## THE TASK
Lines before the one containing "Lịch sử tỷ giá EUR" are to be left out; that line and all after it, through the end of the material below, are to be written out exactly.

[[ RECORDS FOR THE EXERCISE, beginning ]]

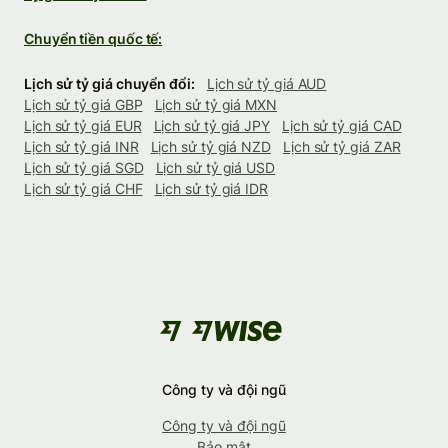
Chuyển tiền quốc tế:
Lịch sử tỷ giá chuyển đổi:
Lịch sử tỷ giá AUD
Lịch sử tỷ giá GBP
Lịch sử tỷ giá MXN
Lịch sử tỷ giá EUR
Lịch sử tỷ giá JPY
Lịch sử tỷ giá CAD
Lịch sử tỷ giá INR
Lịch sử tỷ giá NZD
Lịch sử tỷ giá ZAR
Lịch sử tỷ giá SGD
Lịch sử tỷ giá USD
Lịch sử tỷ giá CHF
Lịch sử tỷ giá IDR
Công ty và đội ngũ
Công ty và đội ngũ
Bảo mật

[[ RECORDS FOR THE EXERCISE, end ]]

## ANSWER AREA
Lịch sử tỷ giá EUR
Lịch sử tỷ giá JPY
Lịch sử tỷ giá CAD
Lịch sử tỷ giá INR
Lịch sử tỷ giá NZD
Lịch sử tỷ giá ZAR
Lịch sử tỷ giá SGD
Lịch sử tỷ giá USD
Lịch sử tỷ giá CHF
Lịch sử tỷ giá IDR
Công ty và đội ngũ
Công ty và đội ngũ
Bảo mật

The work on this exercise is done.